Do justices serve for life?

Justices hold office during “good Behaviour” under Article III, which is generally understood as life tenure unless a justice resigns, retires, or is removed through impeachment and conviction. Impeachment is extremely rare for judges, and no Supreme Court justice has ever been removed that way (Justice Samuel Chase was impeached in 1804 and acquitted by the Senate).

Can a President appoint without the Senate?

Normally, no. The President nominates, but the Senate must give consent before someone can take a seat as a confirmed justice.

There is one important historical caveat: under the Constitution’s Recess Appointments Clause, presidents have sometimes made temporary appointments while the Senate was in recess (for example, Earl Warren and William Brennan). Those appointments were time-limited and still depended on later Senate confirmation to last. In modern practice, recess appointments to the Supreme Court are exceedingly unlikely and legally constrained.

How many votes does it take to confirm?

A simple majority of the Senate is enough for confirmation under current Senate rules.

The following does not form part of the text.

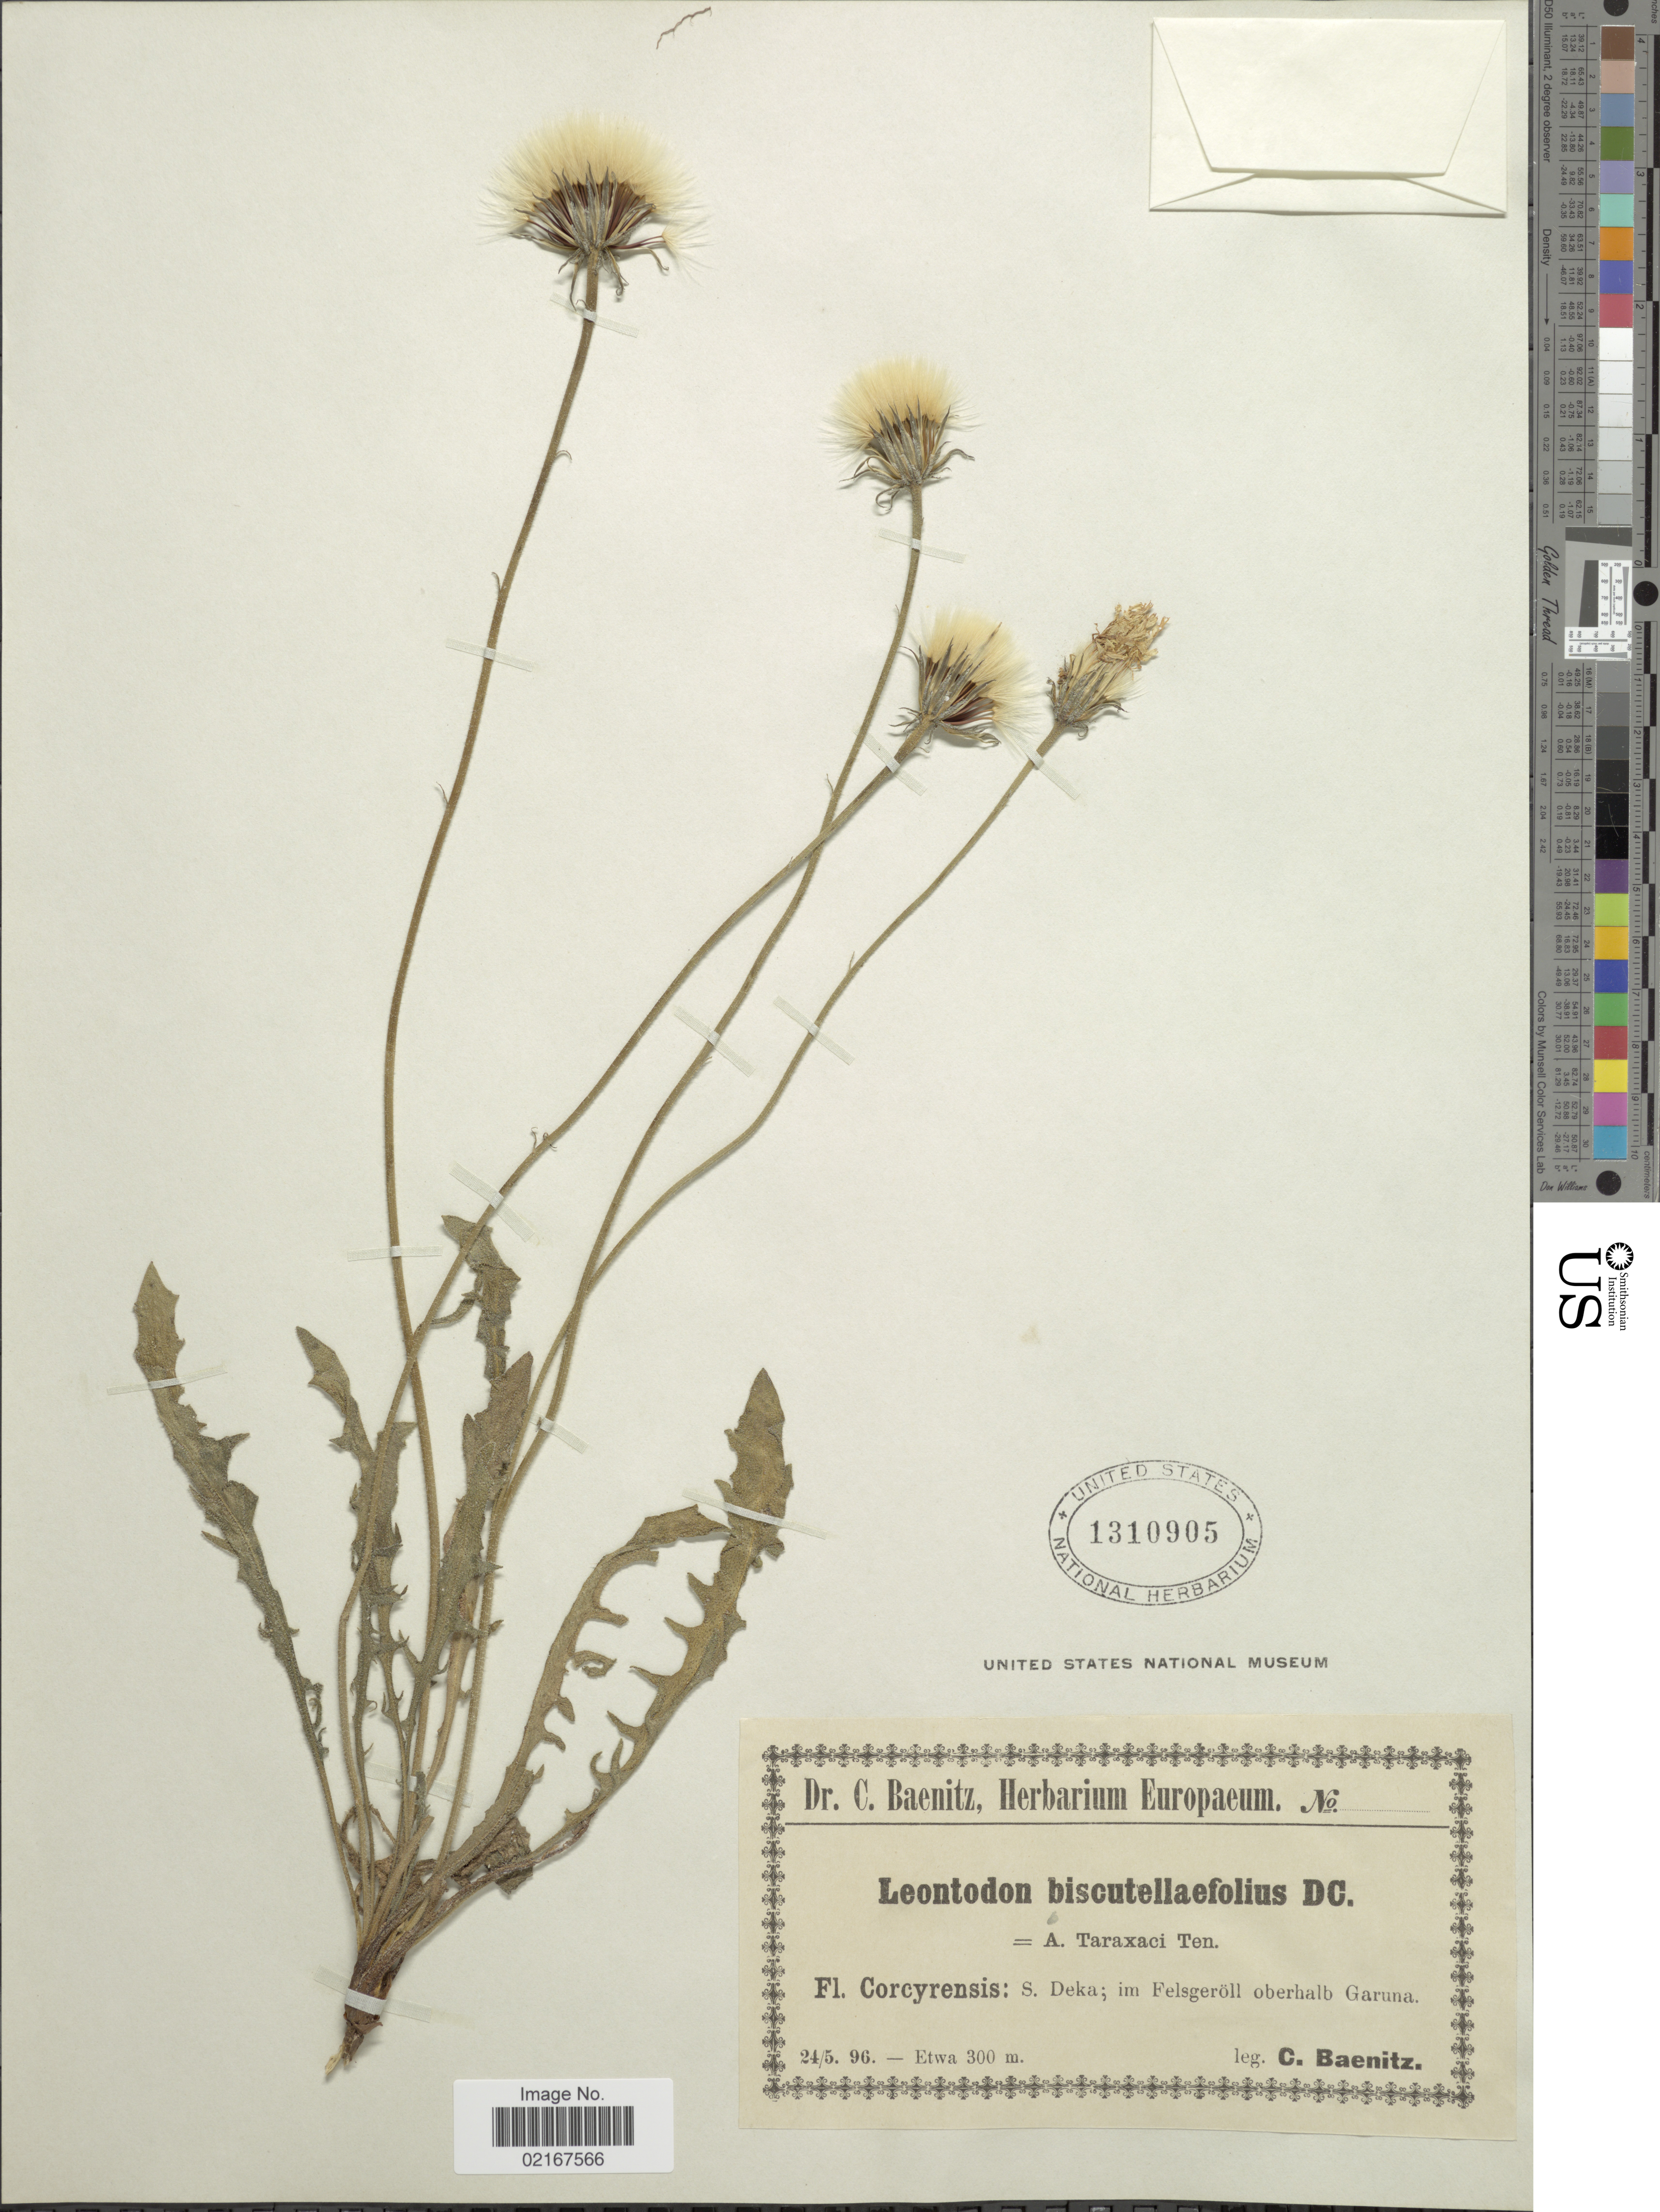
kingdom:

What is the Judiciary Committee’s role?

The committee shapes the record. It is where most evidence, questioning, and narrative framing happens. Even when the final vote is close, the committee phase often determines which facts and controversies dominate public attention.

Why this process matters

Supreme Court confirmations can feel like inside baseball until you realize what the Court actually does. The Court decides what the Constitution permits and forbids. That means the appointment process is not just a personnel decision. It is how constitutional meaning is translated into real rules for real lives.

Article II, Section 2 gives us the skeleton: nominate, advise, consent, appoint. Everything else, the hearings, the floor schedule, the timelines, the norms, the intensity, is the country negotiating what that skeleton is allowed to carry.